» **Текст документа**
════

Аталла вернулся в верхний мир попросить у Создателя дыхание
оживить людей. В это время бог ветра вдохнул в людей жизнь,
поэтому они смертны. 2) Из двух яиц появились мужчина и женщина,
родили семь сыновей и семь дочерей без признаков жизни. Сын
Хат-аллы Бату Джампа обещал дать мужчине зародыши жизни. Уходя,
муж велел жене не выглядывать из-под москитной сетки. Она
выглянула, порыв ветра оживил тела, и теперь люди смертны, ибо их
жизнь есть всего лишь ветер. 3) Два дерева породили яйцо, из него
родилась призрачная дева. Спустившийся с неба бог увидел ее,
пошел за эликсиром жизни. В его отсутствие Ангой использовал
землю для создания тела девы, дождь для крови, ветер для дыхания,
оживил ее. Увидев это, бог разбил принесенный сосуд, вода жизни
пролилась на растения, которые ныне, будучи срубленными, дают
новые побеги, люди же стали смертными. Бог разрубил Ангоя на
части, из кусков возникли змеи, тигры и все вредные существа
[Dixon 1916: 169-177; Fischer 1932: 217-218].
Тораджа
(Сулавеси). Боги
сделали фигуры людей. После этого Тун Пуэ-ламоа отправился на
небо за "долгим дыханием" для них. В его отсутствие Комбенхи
отнес фигуры на вершину горы, где их оживил ветер. Люди получили
"короткое дыхание"; поэтому смертны [Adriani, Kruyt 1951, № 5: 7].

════

» **Предоставленные строки**
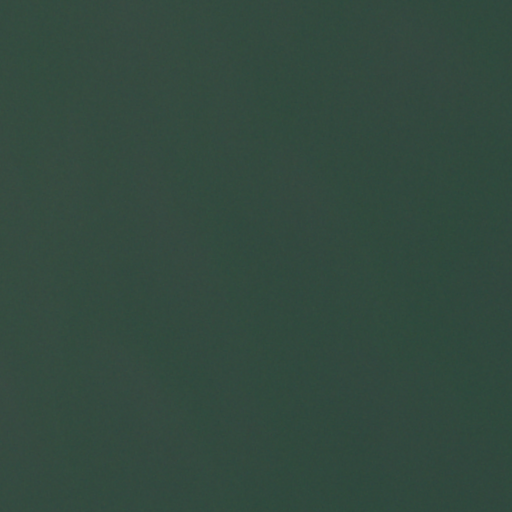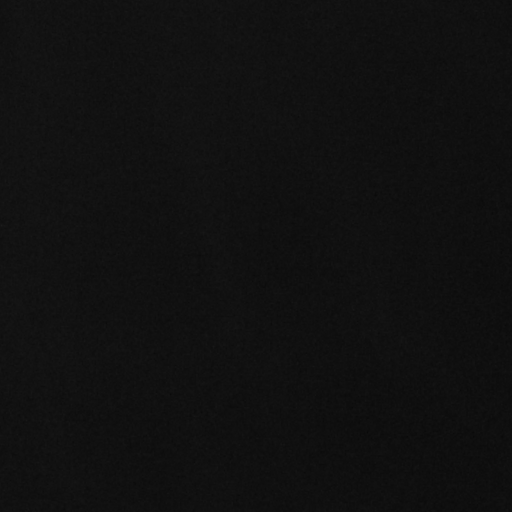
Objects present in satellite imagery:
river: (271, 251)
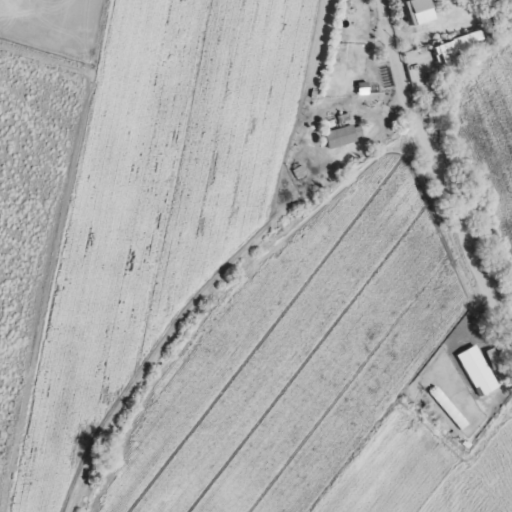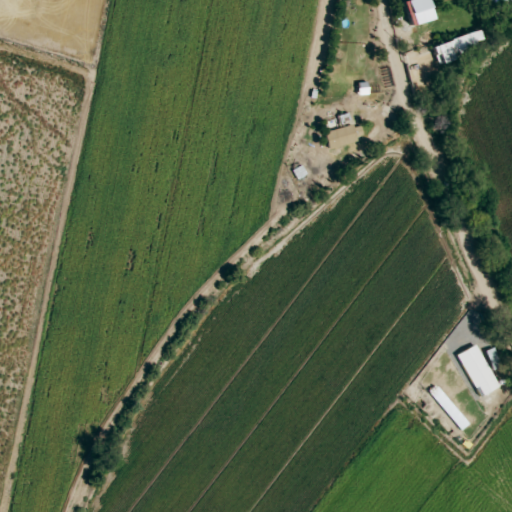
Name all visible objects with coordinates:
park: (57, 21)
road: (310, 53)
crop: (492, 137)
building: (338, 138)
road: (439, 177)
crop: (27, 201)
crop: (157, 203)
crop: (331, 375)
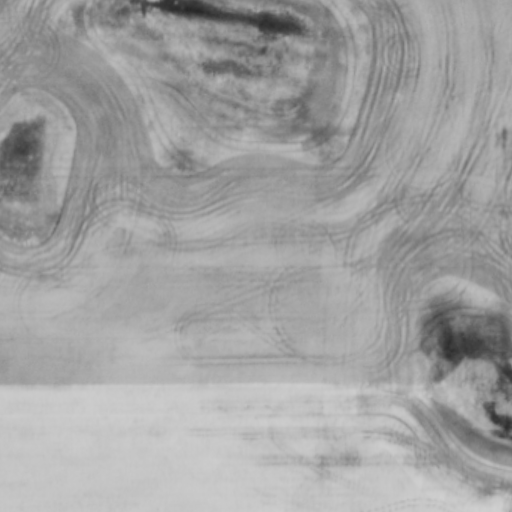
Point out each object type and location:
crop: (256, 453)
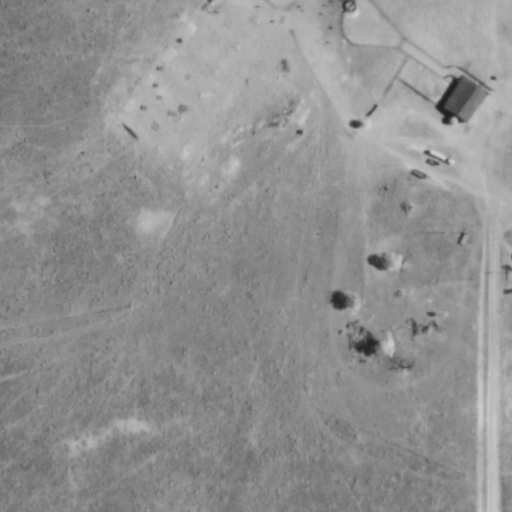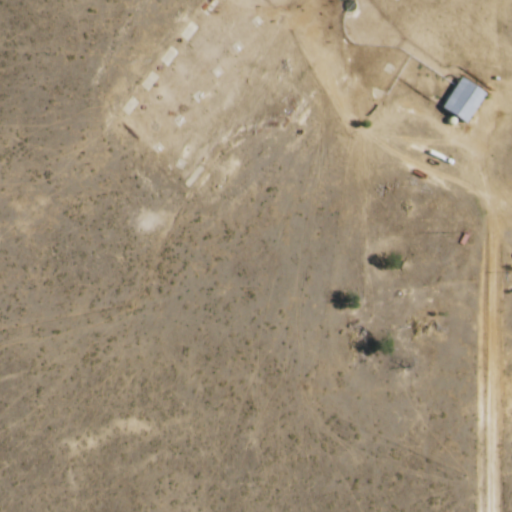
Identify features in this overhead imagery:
road: (488, 295)
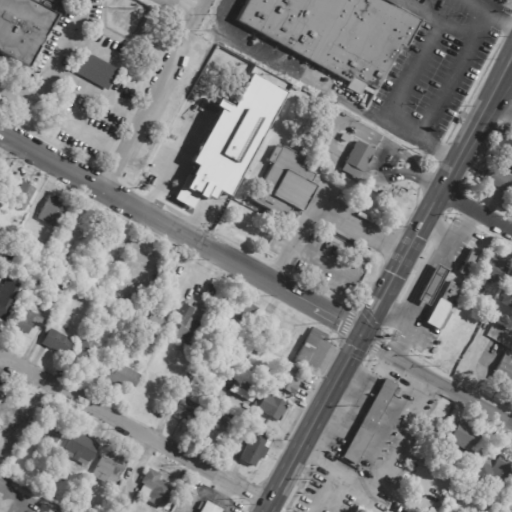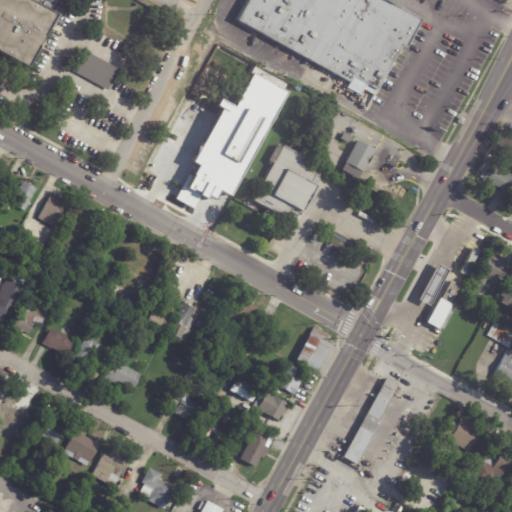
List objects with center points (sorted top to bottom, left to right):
road: (183, 7)
parking lot: (185, 7)
road: (490, 13)
road: (475, 22)
building: (22, 27)
building: (23, 28)
building: (333, 34)
building: (340, 42)
parking lot: (83, 66)
building: (93, 69)
building: (94, 70)
road: (448, 74)
road: (59, 76)
road: (405, 83)
road: (504, 86)
road: (30, 92)
road: (149, 97)
road: (482, 122)
road: (77, 128)
road: (0, 144)
building: (503, 144)
building: (503, 146)
building: (171, 148)
building: (171, 149)
building: (357, 156)
building: (355, 159)
building: (494, 176)
building: (494, 177)
building: (169, 180)
building: (170, 180)
building: (282, 183)
building: (286, 184)
building: (22, 196)
building: (24, 196)
road: (320, 205)
road: (478, 207)
building: (49, 211)
building: (50, 211)
road: (436, 229)
road: (180, 241)
building: (468, 250)
building: (176, 255)
road: (434, 256)
building: (490, 268)
building: (491, 271)
building: (164, 275)
building: (510, 279)
building: (430, 285)
building: (430, 286)
building: (506, 288)
building: (507, 292)
building: (448, 295)
building: (9, 298)
building: (9, 299)
building: (452, 307)
building: (241, 311)
building: (158, 313)
building: (437, 313)
building: (99, 315)
building: (26, 321)
building: (26, 322)
building: (181, 322)
building: (183, 322)
road: (407, 327)
building: (276, 330)
building: (498, 334)
building: (500, 335)
traffic signals: (362, 341)
building: (57, 342)
building: (57, 343)
road: (359, 344)
building: (312, 348)
building: (85, 350)
building: (311, 350)
building: (85, 351)
building: (504, 369)
building: (504, 372)
building: (121, 375)
building: (120, 377)
building: (285, 377)
building: (284, 379)
building: (187, 381)
road: (437, 383)
building: (242, 389)
building: (242, 390)
building: (174, 401)
building: (269, 406)
building: (271, 406)
building: (184, 408)
building: (186, 410)
building: (14, 420)
building: (229, 420)
building: (368, 421)
building: (14, 422)
building: (367, 424)
building: (208, 427)
road: (135, 429)
building: (48, 431)
building: (49, 432)
building: (460, 433)
building: (461, 435)
building: (237, 440)
building: (253, 447)
building: (254, 447)
building: (79, 448)
building: (79, 449)
building: (231, 451)
building: (108, 466)
building: (108, 468)
building: (451, 469)
building: (494, 471)
building: (494, 472)
building: (119, 483)
building: (473, 487)
building: (154, 488)
building: (154, 490)
road: (16, 496)
building: (208, 507)
road: (188, 509)
building: (209, 509)
building: (356, 510)
building: (358, 510)
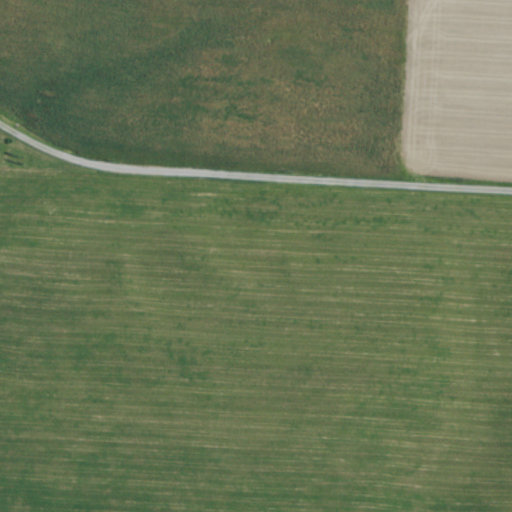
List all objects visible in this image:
road: (251, 176)
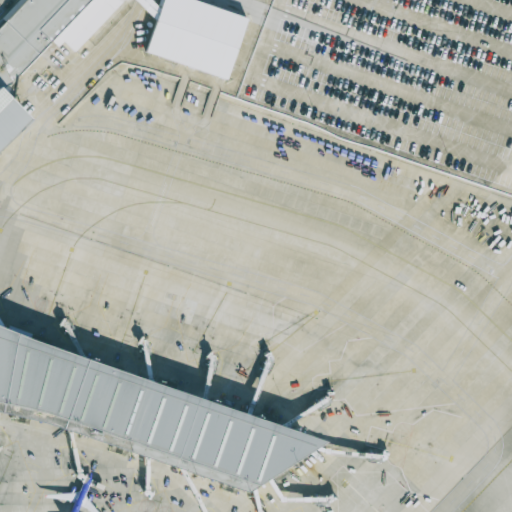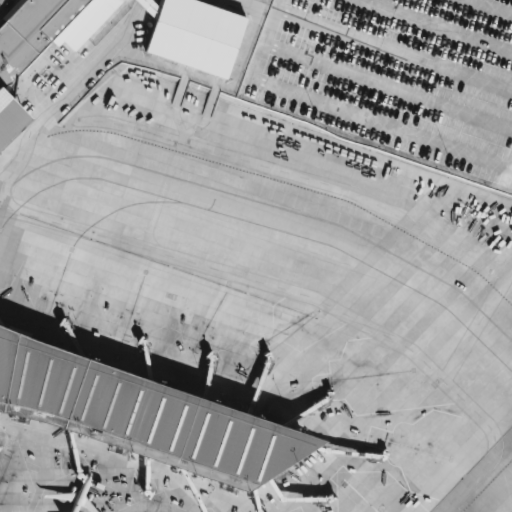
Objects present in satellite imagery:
road: (447, 28)
road: (395, 50)
road: (313, 62)
parking lot: (397, 76)
road: (390, 84)
road: (68, 97)
road: (301, 175)
road: (4, 197)
airport: (256, 256)
airport taxiway: (362, 260)
airport terminal: (126, 278)
building: (126, 278)
building: (135, 288)
road: (314, 297)
airport apron: (258, 302)
road: (477, 324)
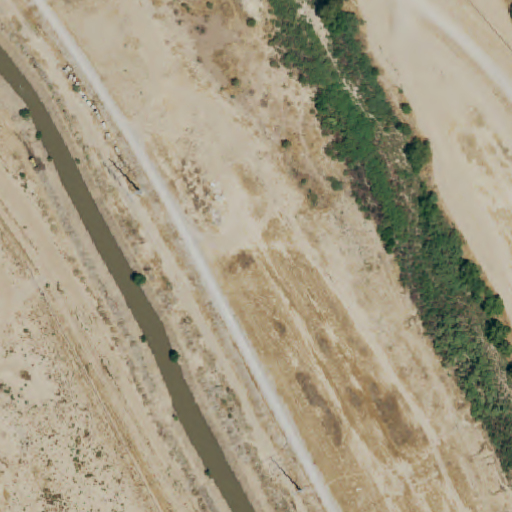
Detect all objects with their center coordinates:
power tower: (137, 190)
river: (408, 204)
road: (194, 249)
road: (108, 327)
power tower: (301, 490)
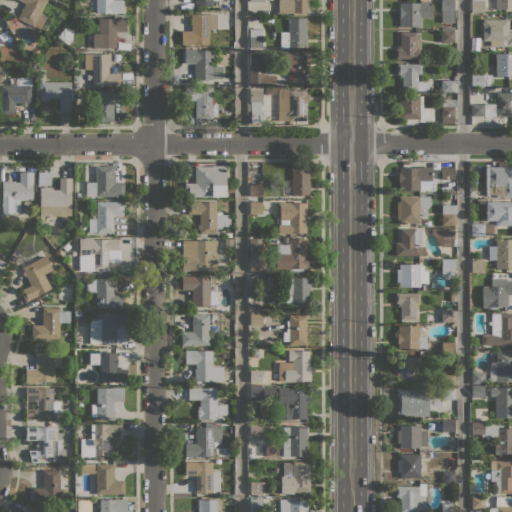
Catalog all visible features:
building: (253, 1)
building: (255, 1)
building: (201, 2)
building: (203, 2)
building: (502, 4)
building: (503, 4)
building: (475, 5)
building: (104, 6)
building: (107, 6)
building: (292, 6)
building: (293, 6)
building: (477, 6)
building: (445, 11)
building: (447, 11)
building: (31, 12)
building: (32, 12)
building: (413, 12)
building: (412, 13)
building: (446, 28)
building: (198, 29)
building: (199, 29)
building: (106, 31)
building: (495, 31)
building: (496, 31)
building: (107, 32)
building: (293, 33)
building: (293, 34)
building: (445, 34)
building: (446, 35)
building: (253, 37)
building: (255, 37)
building: (407, 45)
building: (408, 46)
road: (321, 61)
road: (379, 62)
building: (201, 63)
building: (202, 64)
building: (502, 64)
building: (503, 64)
building: (296, 66)
building: (298, 67)
building: (99, 69)
building: (100, 69)
building: (256, 71)
building: (258, 73)
building: (409, 76)
building: (410, 77)
building: (480, 80)
building: (446, 85)
building: (447, 86)
building: (56, 92)
building: (55, 93)
building: (12, 96)
building: (13, 96)
building: (199, 100)
building: (201, 100)
building: (106, 103)
building: (503, 103)
building: (291, 104)
building: (291, 104)
building: (103, 105)
building: (254, 105)
building: (254, 106)
building: (494, 106)
building: (409, 108)
building: (413, 108)
building: (481, 109)
building: (447, 110)
building: (446, 113)
road: (324, 139)
road: (256, 141)
road: (379, 141)
building: (446, 172)
building: (445, 174)
building: (411, 176)
building: (413, 176)
building: (42, 178)
building: (43, 178)
building: (298, 179)
building: (299, 180)
building: (206, 181)
building: (207, 181)
building: (496, 182)
building: (103, 183)
building: (104, 183)
building: (231, 188)
building: (254, 189)
building: (255, 190)
building: (448, 190)
building: (16, 192)
building: (15, 193)
building: (55, 198)
building: (56, 198)
building: (423, 200)
building: (254, 207)
building: (255, 207)
building: (406, 208)
building: (411, 208)
building: (498, 211)
building: (499, 211)
building: (446, 214)
building: (448, 214)
building: (202, 215)
building: (103, 216)
building: (105, 216)
building: (208, 216)
building: (291, 217)
building: (292, 217)
building: (220, 220)
building: (480, 228)
building: (443, 235)
building: (442, 236)
building: (284, 239)
building: (408, 242)
building: (228, 243)
building: (409, 243)
building: (65, 246)
building: (97, 253)
building: (98, 253)
building: (501, 253)
building: (501, 253)
building: (197, 254)
building: (198, 254)
building: (255, 254)
building: (256, 254)
building: (290, 254)
road: (153, 255)
building: (291, 255)
road: (351, 255)
road: (462, 255)
road: (240, 256)
building: (476, 265)
building: (477, 266)
building: (446, 267)
building: (447, 268)
building: (411, 275)
building: (412, 276)
building: (34, 277)
building: (36, 277)
building: (255, 282)
building: (196, 288)
building: (199, 289)
building: (295, 291)
building: (295, 291)
building: (104, 292)
building: (496, 292)
building: (496, 292)
building: (103, 293)
building: (452, 294)
building: (407, 304)
building: (406, 305)
building: (446, 315)
building: (447, 315)
building: (213, 316)
building: (254, 318)
building: (255, 319)
building: (50, 323)
building: (46, 324)
building: (106, 328)
building: (108, 328)
building: (295, 329)
building: (498, 329)
building: (499, 329)
building: (195, 330)
building: (295, 330)
building: (197, 331)
road: (321, 334)
road: (380, 335)
building: (406, 336)
building: (409, 337)
building: (447, 348)
building: (438, 349)
building: (257, 352)
building: (500, 364)
building: (105, 365)
building: (202, 365)
building: (203, 365)
building: (293, 366)
building: (501, 366)
building: (42, 367)
building: (43, 367)
building: (294, 367)
building: (109, 368)
building: (408, 371)
building: (413, 371)
building: (255, 375)
building: (477, 377)
building: (447, 379)
building: (476, 390)
building: (255, 393)
building: (447, 393)
building: (104, 401)
building: (105, 401)
building: (205, 401)
building: (206, 401)
building: (501, 401)
building: (502, 401)
building: (292, 402)
building: (410, 402)
building: (411, 402)
building: (39, 403)
building: (40, 403)
building: (290, 403)
building: (447, 425)
building: (485, 429)
building: (254, 430)
building: (255, 430)
building: (407, 435)
building: (495, 435)
building: (410, 436)
building: (98, 439)
building: (99, 440)
building: (293, 440)
building: (293, 440)
building: (503, 440)
building: (202, 441)
building: (41, 442)
building: (44, 443)
building: (200, 443)
building: (407, 465)
building: (409, 465)
building: (86, 467)
building: (86, 468)
building: (501, 475)
building: (202, 476)
building: (203, 476)
building: (294, 476)
building: (502, 476)
building: (296, 477)
building: (447, 477)
building: (106, 480)
building: (107, 480)
building: (46, 487)
building: (49, 487)
building: (255, 487)
building: (257, 487)
building: (410, 497)
building: (409, 498)
building: (501, 500)
building: (477, 502)
building: (254, 504)
building: (111, 505)
building: (112, 505)
building: (205, 505)
building: (206, 505)
building: (255, 505)
building: (291, 505)
building: (292, 505)
building: (447, 507)
building: (499, 508)
building: (27, 509)
building: (28, 509)
building: (500, 509)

════

» **Задачи и задания**
1. Ответьте на вопросы по тексту о том, почему люди смертны.
(a) Что Бату Джампа обещал дать мужчине?
(b) Что Ангой использовал для крови девы?
(c) Куда Комбенхи отнес фигуры людей?
2. Допишите следующую часть текста о том, почему люди смертны, начав сразу после его последнего предложения.

» **Ответы к упражнению**
1.
(a) Зародыши жизни.
(b) Дождь.
(c) На вершину горы.

2.
В мифе семангов Малайи и ниасцев
нет конкретного антагониста, но некоторые мотивы те же, что и в
приведенных текстах.
Семанги
(группа батек)
[Endicott 1979: 83-84]. Старший брат по
имени Аллах и младший Та Аллах спустились на землю, Аллах вылепил
мужчину на востоке, Та Аллах – женщину на западе. Аллах пошел на
запад к Тохан за «водяной душой». На обратном пути он оступился,
уронил душу, Тохан больше не дал, пришлось взять «воздушную душу»
у банана. Люди ожили, но стали смертными.
Ниасцы
. Человек создан из плодов или почек дерева, выросшего из сердца
одного из первопредков, а боги - из почек на вершине дерева;
Латоэре не смог создать из плодов людей, а Бараси-лоэлоэ создал
безжизненные фигуры мужчины и женщины. Ловаланги велел вложить в
уста фигур ветер. Если много вложить, люди станут жить долго,
мало – будут вскорости умирать [Dixon
1916:
176].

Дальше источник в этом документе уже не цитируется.